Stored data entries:
'''

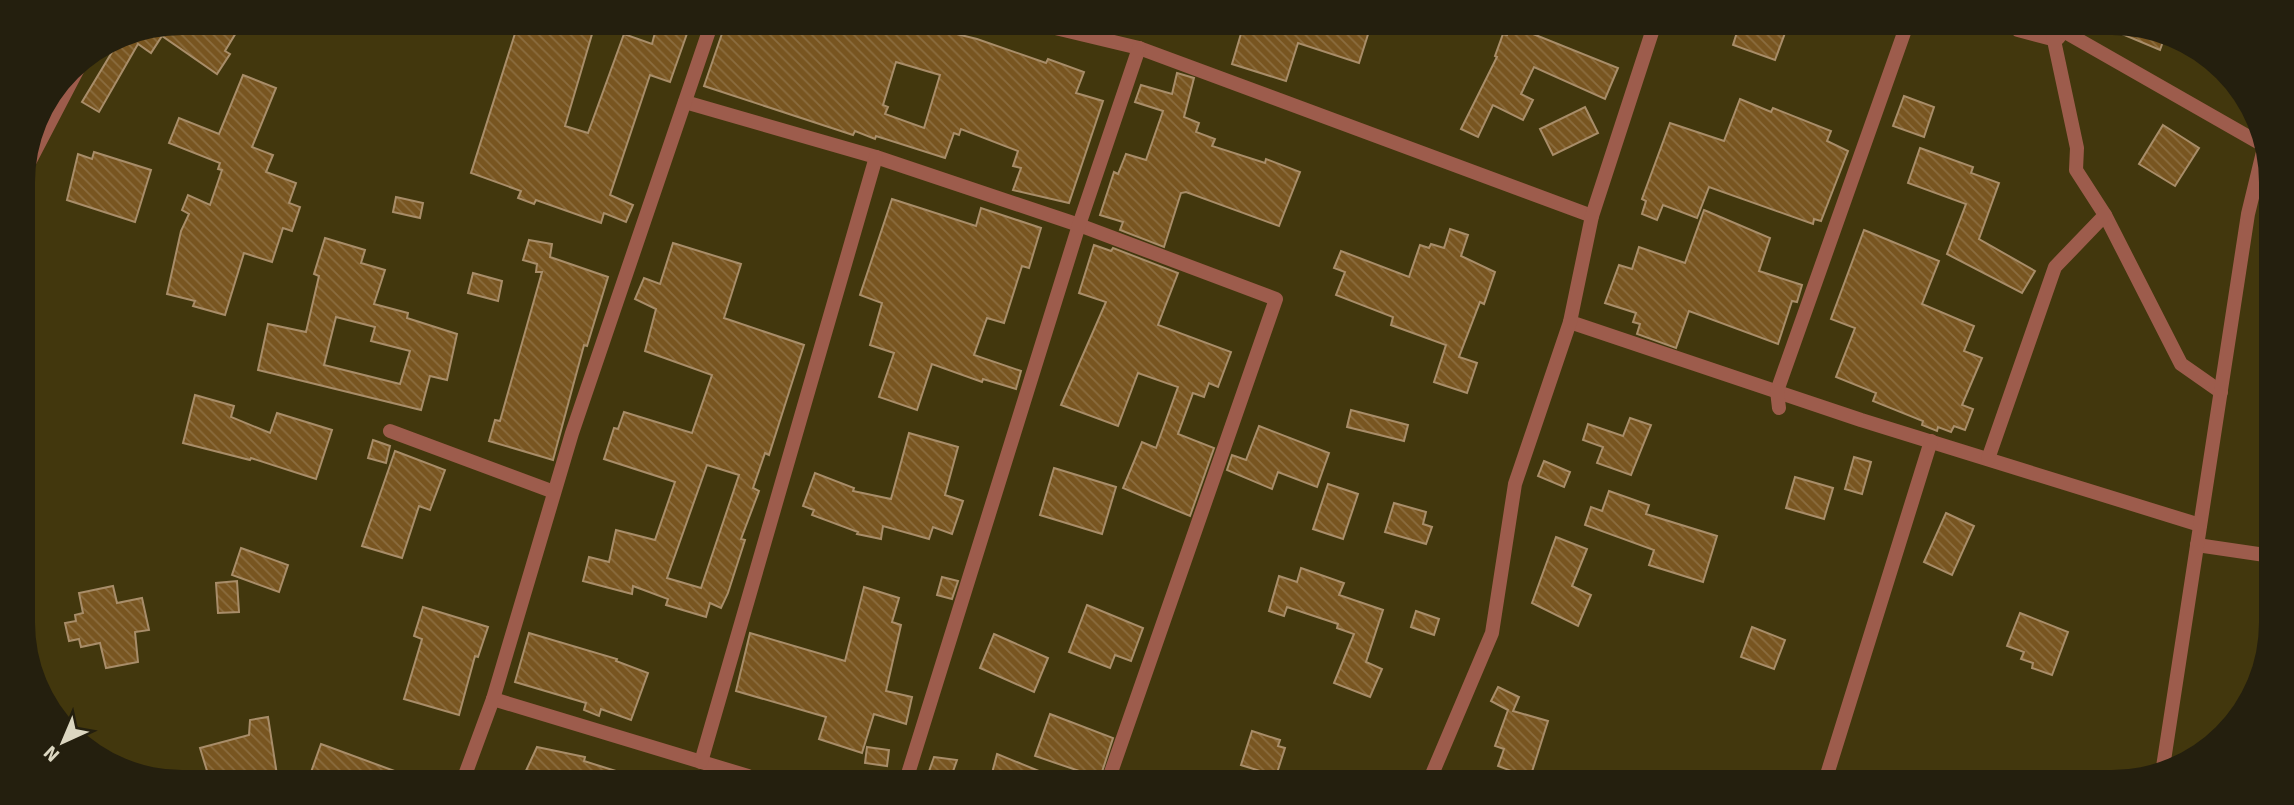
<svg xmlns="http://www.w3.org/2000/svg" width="2294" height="805" font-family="Signika,sans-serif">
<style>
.building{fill:url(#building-back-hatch);stroke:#a88d69;stroke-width:2;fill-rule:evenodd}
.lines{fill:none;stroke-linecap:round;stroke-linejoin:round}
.street{stroke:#9d5c4c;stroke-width:14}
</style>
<defs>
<pattern id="building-back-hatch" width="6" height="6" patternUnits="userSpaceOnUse" patternTransform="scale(1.75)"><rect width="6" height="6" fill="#785520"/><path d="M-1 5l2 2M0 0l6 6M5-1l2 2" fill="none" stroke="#8b6d3f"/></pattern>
</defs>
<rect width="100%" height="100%" fill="#42370d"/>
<g class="building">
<path d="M 182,23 L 242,23 L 225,51 L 230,54 L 217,74 L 162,36 L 151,53 L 138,44 L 99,112 L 82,102 L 123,34 Z"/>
<path d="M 518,24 L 595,24 L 565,126 L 588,133 L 624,34 L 652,44 L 657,25 L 690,25 L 670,82 L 650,75 L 610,195 L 633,205 L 626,222 L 604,213 L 601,223 L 536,200 L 534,204 L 518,198 L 521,191 L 471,173 Z"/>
<path d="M 725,25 L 924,26 L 977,39 L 1046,63 L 1048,59 L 1084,72 L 1076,93 L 1103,101 L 1069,203 L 1013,190 L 1021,168 L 1013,166 L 1018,151 L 961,129 L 959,135 L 954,133 L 945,158 L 876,136 L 875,139 L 855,131 L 853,135 L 704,86 ZM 896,62 L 940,75 L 924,128 L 885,114 L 888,107 L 883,105 Z"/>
<path d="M 1243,27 L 1326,28 L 1370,28 L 1359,63 L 1298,43 L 1286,81 L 1232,64 Z"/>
<path d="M 1509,28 L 1518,28 L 1618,68 L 1605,99 L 1534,67 L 1521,94 L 1533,100 L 1523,120 L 1493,105 L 1478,137 L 1461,129 L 1497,57 L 1495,56 L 1503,34 L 1507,35 Z"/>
<path d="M 1738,29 L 1775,29 L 1785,33 L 1775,60 L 1733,45 Z"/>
<path d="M 2115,31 L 2163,31 L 2166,33 L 2160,50 Z"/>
<path d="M 1177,73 L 1194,78 L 1184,117 L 1199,123 L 1196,132 L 1215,139 L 1212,146 L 1265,163 L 1266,159 L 1300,172 L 1279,226 L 1186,192 L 1181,193 L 1164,247 L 1120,230 L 1123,222 L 1100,215 L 1114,172 L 1118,174 L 1126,154 L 1146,160 L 1163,111 L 1135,102 L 1141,85 L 1172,94 Z"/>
<path d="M 243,75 L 276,88 L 252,147 L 273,155 L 266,172 L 296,183 L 289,203 L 300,207 L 292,231 L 283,228 L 272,262 L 244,253 L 225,315 L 193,306 L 195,301 L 167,294 L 181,231 L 189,214 L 182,210 L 188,195 L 210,205 L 222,170 L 218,169 L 220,163 L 169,143 L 179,118 L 219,134 Z"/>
<path d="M 1904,96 L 1934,107 L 1924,137 L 1893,126 Z"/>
<path d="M 1740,99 L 1771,112 L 1773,108 L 1831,131 L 1827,141 L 1848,151 L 1821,221 L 1814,219 L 1813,224 L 1709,187 L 1697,218 L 1663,205 L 1657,220 L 1642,214 L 1646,201 L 1642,199 L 1670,123 L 1724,141 Z"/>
<path d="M 1585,107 L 1598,133 L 1553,155 L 1540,129 Z"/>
<path d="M 2163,125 L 2199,148 L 2175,186 L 2139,164 Z"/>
<path d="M 1920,148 L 1973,167 L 1971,173 L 1999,183 L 1979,239 L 2035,271 L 2022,293 L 1947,254 L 1966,204 L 1908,183 Z"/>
<path d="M 94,152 L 151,170 L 135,222 L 67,200 L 78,154 L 92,159 Z"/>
<path d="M 396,197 L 423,203 L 420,218 L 393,212 Z"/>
<path d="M 892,199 L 976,226 L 981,208 L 1041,228 L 1029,268 L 1022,266 L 1004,323 L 987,318 L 974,355 L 1021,371 L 1016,389 L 983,379 L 982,382 L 932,364 L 917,410 L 879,397 L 894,353 L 870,345 L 882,303 L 860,295 Z"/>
<path d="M 1704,210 L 1770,238 L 1759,271 L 1802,285 L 1797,302 L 1792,301 L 1778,344 L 1689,311 L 1676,348 L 1637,334 L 1640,324 L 1633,322 L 1636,313 L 1605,303 L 1619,265 L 1632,269 L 1639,247 L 1685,263 Z"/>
<path d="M 1450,229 L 1468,235 L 1461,256 L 1495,272 L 1484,304 L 1480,302 L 1459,357 L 1477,363 L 1467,393 L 1434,382 L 1446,345 L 1391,325 L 1393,317 L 1336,295 L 1345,272 L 1334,268 L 1341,251 L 1409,277 L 1420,245 L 1429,248 L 1431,244 L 1444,248 Z"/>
<path d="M 1864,230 L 1939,261 L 1922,304 L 1974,326 L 1964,351 L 1982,358 L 1962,405 L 1973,409 L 1965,430 L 1954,426 L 1951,432 L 1938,427 L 1937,431 L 1922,425 L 1923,421 L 1873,401 L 1876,393 L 1836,377 L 1855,328 L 1831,319 Z"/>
<path d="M 325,238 L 365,250 L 361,263 L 385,270 L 374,304 L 408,313 L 407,318 L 457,334 L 447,380 L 430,376 L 421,410 L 258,370 L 268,324 L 306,332 L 319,276 L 314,274 ZM 336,317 L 375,327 L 371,341 L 410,351 L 400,384 L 324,365 Z"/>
<path d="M 529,240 L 552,244 L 550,257 L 608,277 L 587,346 L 584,345 L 553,460 L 489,441 L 495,420 L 500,421 L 542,272 L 536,272 L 537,264 L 523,260 Z"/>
<path d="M 673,243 L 741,264 L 724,318 L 804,345 L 769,455 L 765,453 L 753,488 L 759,491 L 741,539 L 745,540 L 728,593 L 721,608 L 710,603 L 706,617 L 666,605 L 668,599 L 633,586 L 632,594 L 583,581 L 589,557 L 609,562 L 616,530 L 655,540 L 675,482 L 604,459 L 614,428 L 618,429 L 624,412 L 692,433 L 712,375 L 645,351 L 656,309 L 635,299 L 644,278 L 660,284 ZM 707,465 L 739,475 L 701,588 L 667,578 Z"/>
<path d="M 1094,245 L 1111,251 L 1113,248 L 1178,273 L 1158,325 L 1231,352 L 1218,387 L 1209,383 L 1204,397 L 1193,393 L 1178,434 L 1214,448 L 1190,516 L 1123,488 L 1142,442 L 1156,448 L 1178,387 L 1138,373 L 1118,426 L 1061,405 L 1106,302 L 1079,293 Z"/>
<path d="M 473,273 L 502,281 L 498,301 L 468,293 Z"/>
<path d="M 195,395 L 234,406 L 231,417 L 270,433 L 277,413 L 332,430 L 316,479 L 251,458 L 250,460 L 183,443 Z"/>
<path d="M 1351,410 L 1408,425 L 1404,441 L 1347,427 Z"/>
<path d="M 1630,418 L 1651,425 L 1631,475 L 1597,463 L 1603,447 L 1583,440 L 1588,424 L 1623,436 Z"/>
<path d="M 1259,426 L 1329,453 L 1317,487 L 1278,472 L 1272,489 L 1227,470 L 1232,455 L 1246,460 Z"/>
<path d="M 909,433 L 958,447 L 945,495 L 963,501 L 952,534 L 933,527 L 929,539 L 883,526 L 881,539 L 857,534 L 858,532 L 812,515 L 814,510 L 803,506 L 815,473 L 854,488 L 853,491 L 891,499 Z"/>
<path d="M 373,440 L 390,446 L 386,463 L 368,458 Z"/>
<path d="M 395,451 L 445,470 L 430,510 L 419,506 L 402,558 L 362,546 Z"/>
<path d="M 1854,457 L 1871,462 L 1862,494 L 1845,489 Z"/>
<path d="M 1544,461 L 1570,472 L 1564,487 L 1538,476 Z"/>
<path d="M 1054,468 L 1116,487 L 1102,534 L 1040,515 Z"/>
<path d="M 1795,477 L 1833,488 L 1824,519 L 1786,508 Z"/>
<path d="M 1328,484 L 1358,494 L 1343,539 L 1313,529 Z"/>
<path d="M 1609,491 L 1649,505 L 1646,514 L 1717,536 L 1703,582 L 1649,565 L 1654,550 L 1585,525 L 1591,507 L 1602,511 Z"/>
<path d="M 1394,503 L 1426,512 L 1423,524 L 1432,527 L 1426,544 L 1385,532 Z"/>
<path d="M 1946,513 L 1974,526 L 1952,575 L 1924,562 Z"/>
<path d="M 1556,537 L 1587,549 L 1572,586 L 1591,595 L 1578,626 L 1532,603 Z"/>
<path d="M 241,548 L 288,565 L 279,592 L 232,575 Z"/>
<path d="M 1301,568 L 1344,583 L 1339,595 L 1383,610 L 1366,662 L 1382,669 L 1370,697 L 1334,683 L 1354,634 L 1337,628 L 1338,624 L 1287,607 L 1284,616 L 1269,611 L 1279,576 L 1297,582 Z"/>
<path d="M 942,577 L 958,581 L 952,599 L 937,595 Z"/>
<path d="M 237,581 L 239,612 L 218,613 L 216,583 Z"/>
<path d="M 113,586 L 117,603 L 142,598 L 149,630 L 135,632 L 138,662 L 106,668 L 100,643 L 81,647 L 79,639 L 69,641 L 65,623 L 76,621 L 75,615 L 83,613 L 79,593 Z"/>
<path d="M 864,587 L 899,598 L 892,622 L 901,625 L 886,691 L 912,697 L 906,724 L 874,714 L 862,753 L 819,739 L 826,717 L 736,691 L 750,633 L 845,661 Z"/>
<path d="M 1087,605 L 1143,628 L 1131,661 L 1115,655 L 1110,668 L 1069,652 Z"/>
<path d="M 423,607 L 488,627 L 478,657 L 475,656 L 459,715 L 404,699 L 422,639 L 414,636 Z"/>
<path d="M 1416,611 L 1439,619 L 1434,635 L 1411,627 Z"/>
<path d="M 2020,613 L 2068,632 L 2052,675 L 2032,668 L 2033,663 L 2021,659 L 2024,652 L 2007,646 Z"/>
<path d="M 1752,627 L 1785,640 L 1774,669 L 1741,657 Z"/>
<path d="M 529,633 L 617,659 L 616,661 L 648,673 L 631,720 L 601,709 L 599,716 L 584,710 L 586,703 L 515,682 Z"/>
<path d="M 994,634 L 1048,658 L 1034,692 L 980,668 Z"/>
<path d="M 1498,687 L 1519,697 L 1513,711 L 1548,721 L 1530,778 L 1498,766 L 1504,749 L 1495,746 L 1508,710 L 1491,701 Z"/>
<path d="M 1050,714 L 1113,738 L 1100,778 L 1035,756 Z"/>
<path d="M 268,717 L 277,775 L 208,774 L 200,748 L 249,735 L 250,720 Z"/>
<path d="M 1252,731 L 1280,740 L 1278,746 L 1285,748 L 1276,776 L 1241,765 Z"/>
<path d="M 321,744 L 400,773 L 400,775 L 310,775 Z"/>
<path d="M 537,747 L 585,757 L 584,761 L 619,772 L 618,776 L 524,775 Z"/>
<path d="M 867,747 L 889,750 L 887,766 L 865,763 Z"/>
<path d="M 997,754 L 1054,777 L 1053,778 L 991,777 Z"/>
<path d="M 934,757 L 957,760 L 951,777 L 927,777 Z"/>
</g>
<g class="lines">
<g class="street">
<path d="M 1047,26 L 1139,48 L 1592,216"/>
<path d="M 2018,30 L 2056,40 L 2059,37"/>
<path d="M 2052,31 L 2077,148 L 2076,170 L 2105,215 L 2181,364 L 2221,392"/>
<path d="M 2065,32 L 2263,145"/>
<path d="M 685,102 L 876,157 L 1079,225 L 1276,299 L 1109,778"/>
<path d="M 23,174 L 83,59"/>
<path d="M 1570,322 L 1861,420 L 2200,525"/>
<path d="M 1779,408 L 1777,391 L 1905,30"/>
<path d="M 390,431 L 554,492"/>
<path d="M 1988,459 L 2055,267 L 2105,215"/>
<path d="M 2197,545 L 2265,555"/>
<path d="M 493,699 L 748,776"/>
<path d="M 701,762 L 876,157"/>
<path d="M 2163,767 L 2248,214 L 2264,148"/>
<path d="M 465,775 L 493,699 L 572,433 L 711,25"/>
<path d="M 907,777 L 1079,225 L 1139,48"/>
<path d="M 1430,779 L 1492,633 L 1515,484 L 1570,322 L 1592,216 L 1653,29"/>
<path d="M 1825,781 L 1931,441"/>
</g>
</g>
<path d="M0 0H2294V805H0ZM182 35H2112A147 147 0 0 1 2259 182V623A147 147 0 0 1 2112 770H182A147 147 0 0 1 35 623V182A147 147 0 0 1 182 35Z" fill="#241f0e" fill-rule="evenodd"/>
<g transform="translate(63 742) rotate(224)" stroke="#241f0e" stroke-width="5" paint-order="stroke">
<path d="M0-5L12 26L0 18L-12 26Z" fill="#dcd7c1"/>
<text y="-10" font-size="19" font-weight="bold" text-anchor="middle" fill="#dcd7c1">N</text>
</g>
</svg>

'''

> Exercise goal
Give only a number: how many lines of the data hold the string "font"?

> Response
2